### What is expected
Which lines run from the line with "(1033, 680) none" to the end of the entries? Write out exactly those, leaving out the pictures.

—————

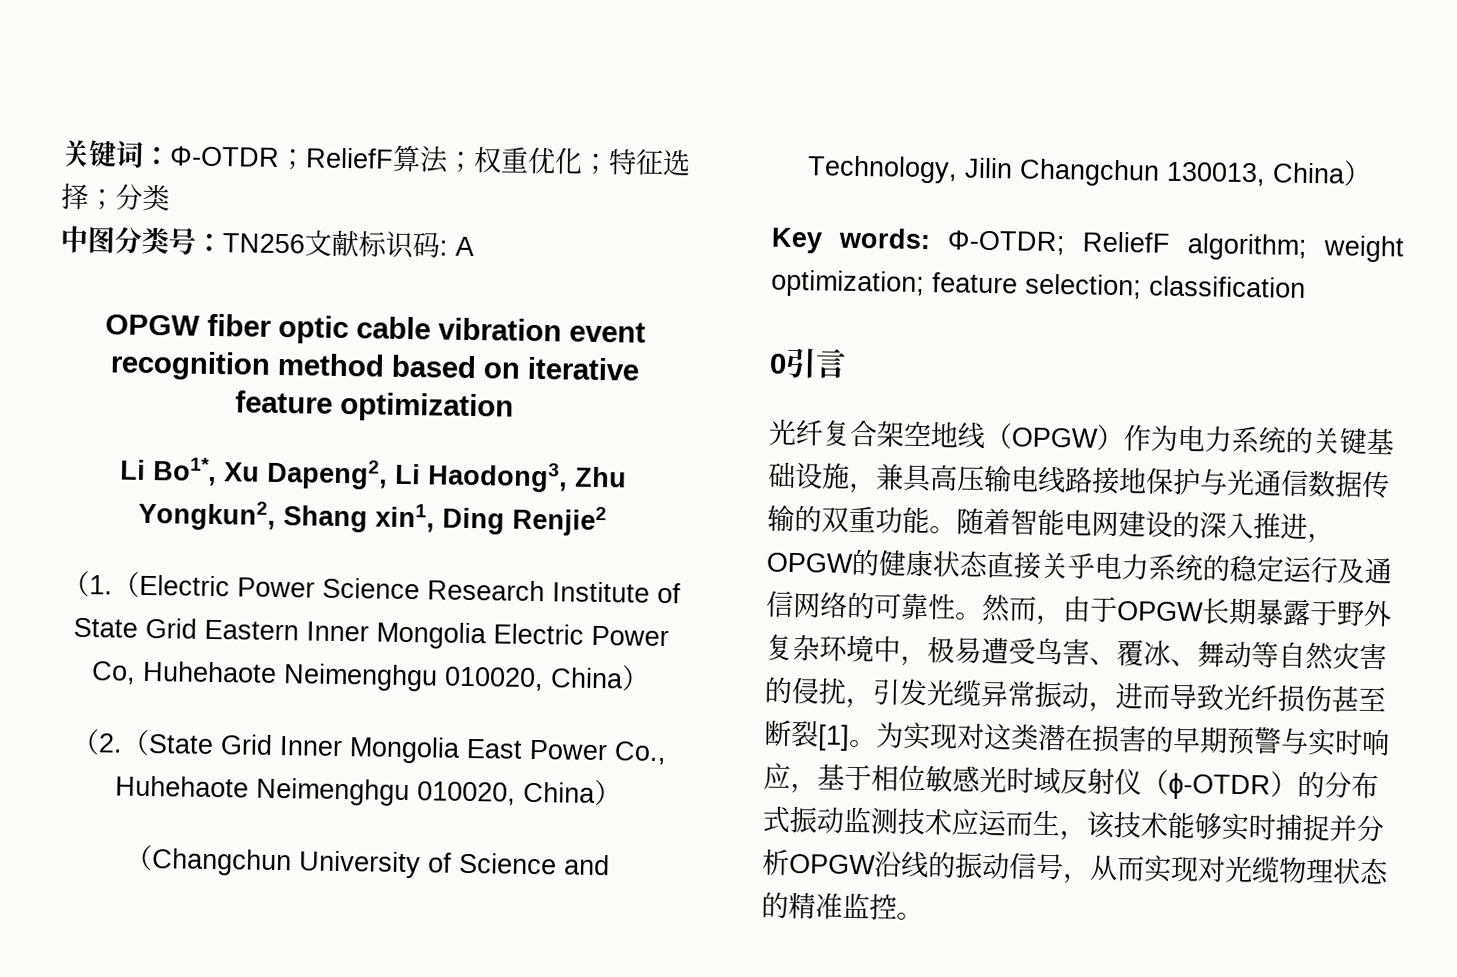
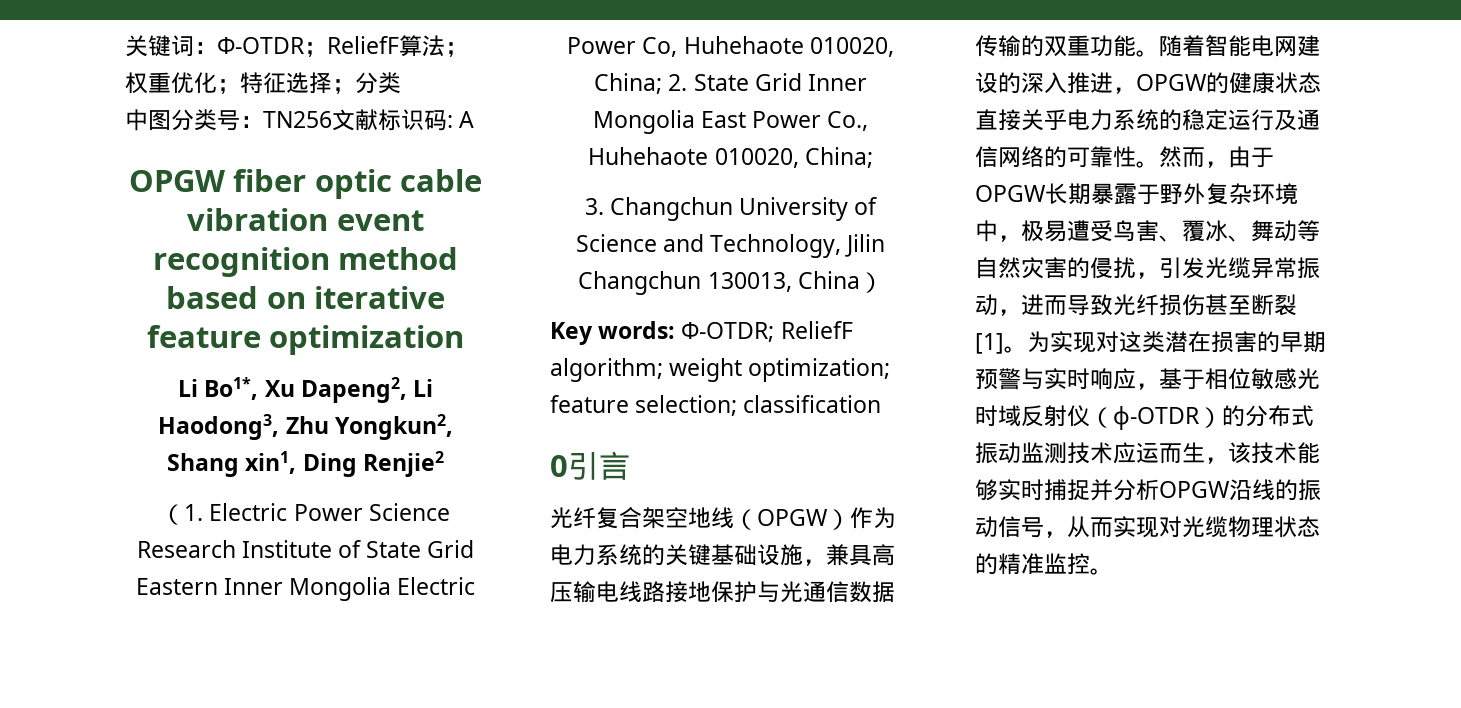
[112,571,140,598] （ -> (204, 512) none
[282,663,650,692] [71,728,150,757] Neimenghgu 010020, China） // （2.（ -> [809,37,894,57] [594,73,688,94] 010020, China; 2.
[256,777,622,807] [124,844,153,872] Neimenghgu 010020, China） // （ -> [714,147,873,168] [584,198,604,215] 010020, China; // 3.

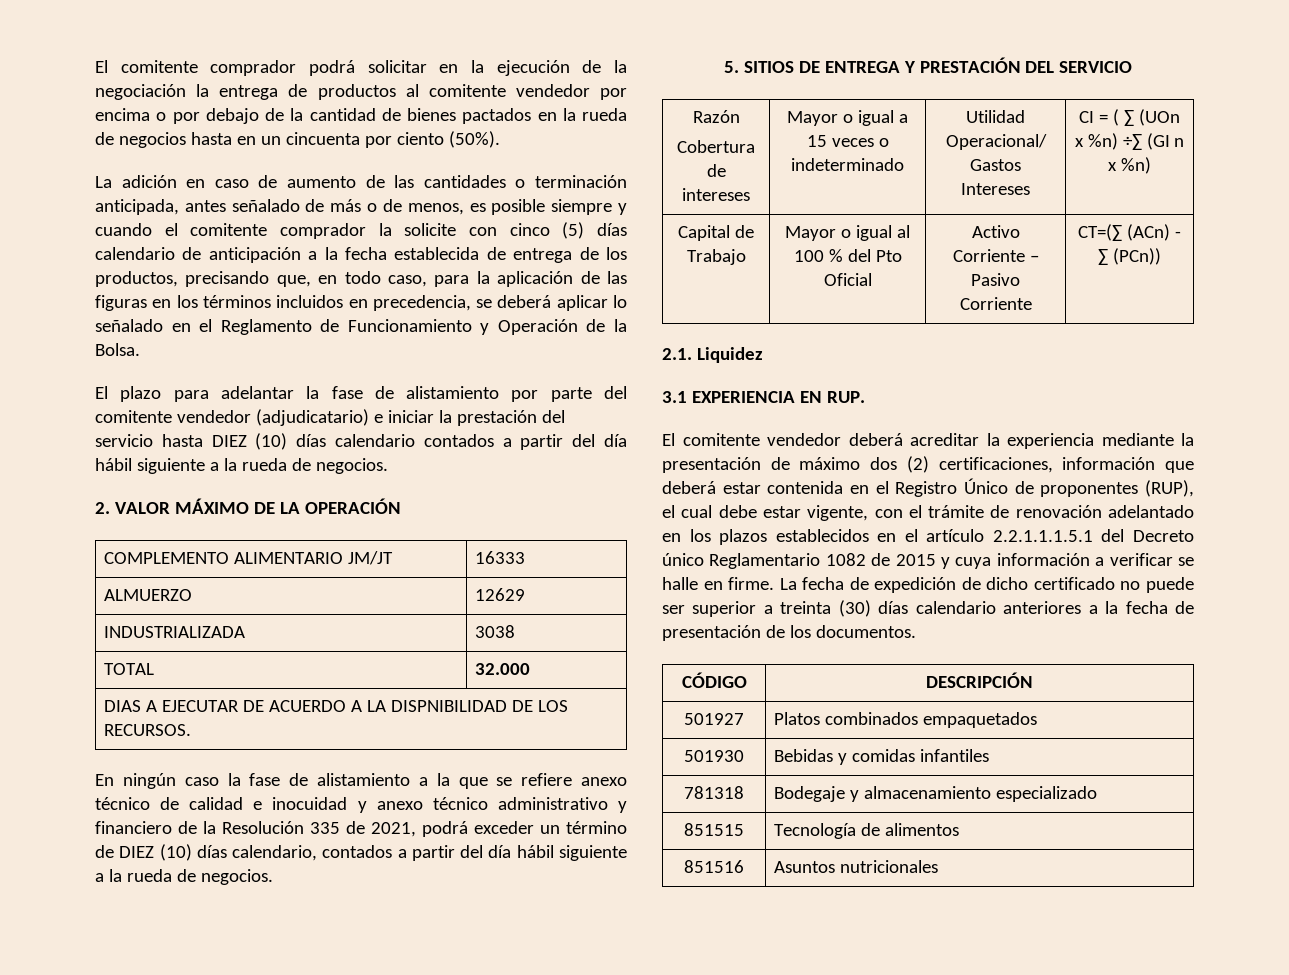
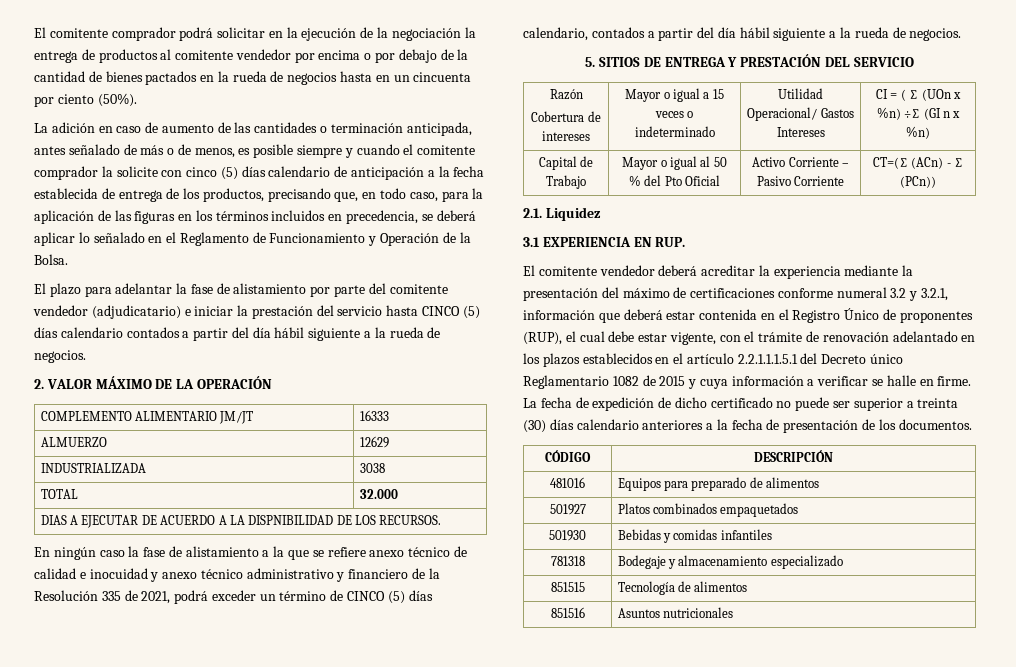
[211,433,288,450] DIEZ (10) -> [422,306,480,319] CINCO (5)
[119,844,192,861] DIEZ (10) -> [347,591,405,604] CINCO (5)
[793,250,824,262] 100 -> [713,157,727,167] 50
[770,456,1053,473] de máximo dos (2) certificaciones, -> [601,287,949,301] del máximo de certificaciones conforme numeral 3.2 y 3.2.1,
(1033, 680) none -> [550,477,585,488] [617,477,820,491] // 481016 | Equipos para preparado de alimentos

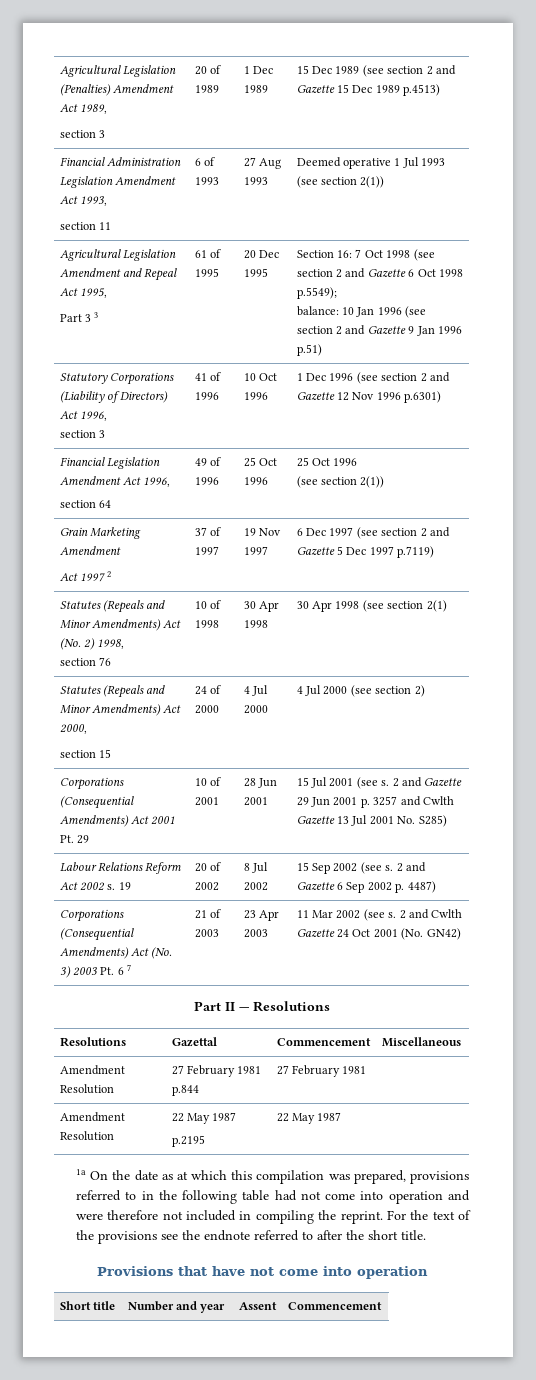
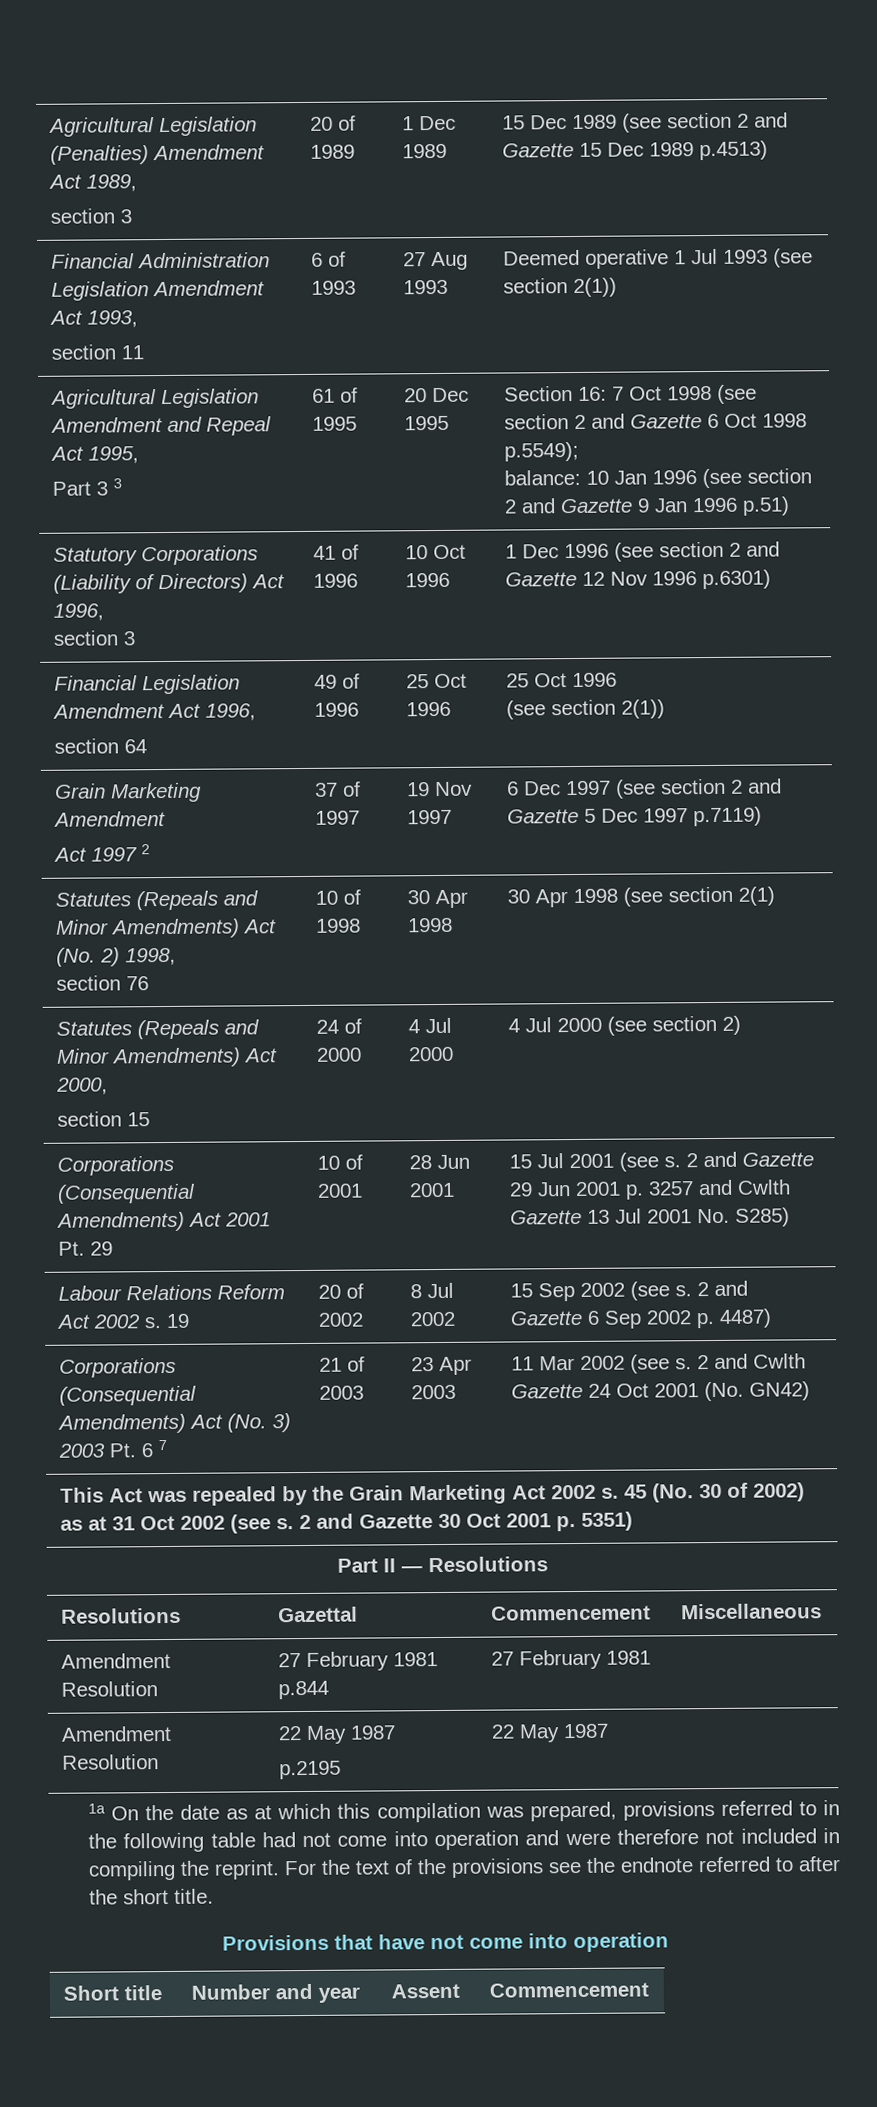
(461, 934) none -> [60,1482,806,1506] [60,1511,634,1534] // This Act was repealed by the Grain Marketing Act 2002 s. 45 (No. 30 of 2002) as at 31 Oct 2002 (see s. 2 and Gazette 30 Oct 2001 p. 5351)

—————

### Task answer
(1033, 680) none -> [550,477,585,488] [617,477,820,491] // 481016 | Equipos para preparado de alimentos

(461, 934) none -> [60,1482,806,1506] [60,1511,634,1534] // This Act was repealed by the Grain Marketing Act 2002 s. 45 (No. 30 of 2002) as at 31 Oct 2002 (see s. 2 and Gazette 30 Oct 2001 p. 5351)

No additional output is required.